**Page:**
-- START --
# cant decide!



## redsunx (Apr 5, 2007)

well im looking at a case and i want to go for some lighting and show, cooling has never been an issue so heres what i cant decide from this
or this
im debating because the first one the top looks pretty silly its like a bmw >_> and the second one looks roomier so if anyone would make suggestions knock yourself out


----------



## blackduck30 (Sep 7, 2004)

The first thing i would do if i got either of those cases is to remove the power supply and put something decent in there from a good dependable manufacturer.

Have a look at xoxide as well for cases, they have a good selection

http://www.xoxide.com/pccases.html


----------



## redsunx (Apr 5, 2007)

i know to remove the psu my computer sposed to a computer not a bonfire pit :wink:


----------



## Kalim (Nov 24, 2006)

Out of those two I'm with the APEVIA X-Dreamer II. But they're not my usual choices mainly because of the lack of 120mm fans.


----------



## redsunx (Apr 5, 2007)
-- END --
**Provided data:**
-- START --
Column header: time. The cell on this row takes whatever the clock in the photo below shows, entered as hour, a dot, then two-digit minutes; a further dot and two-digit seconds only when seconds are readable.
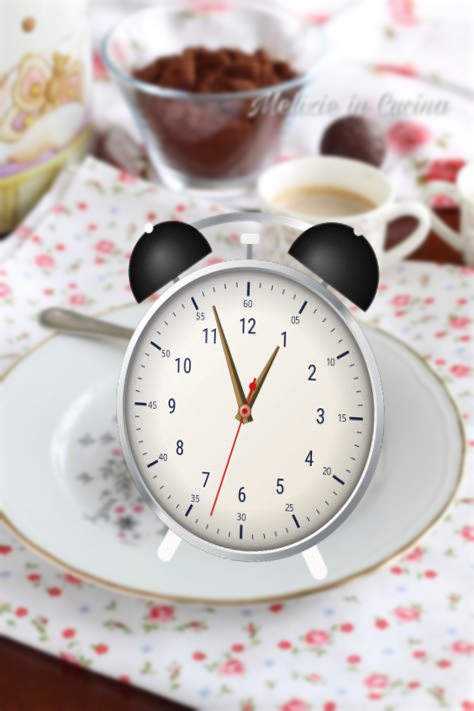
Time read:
-- END --
**Challenges:**
A: Name each distinct username that posts in the PC case thread.
B: In the PC case thread, why does Kalim say the two cases aren't usual choices?
Please answer from the PC case thread alone, not from the lines.

**The responses:**
A: redsunx, blackduck30, Kalim

B: They lack 120mm fans.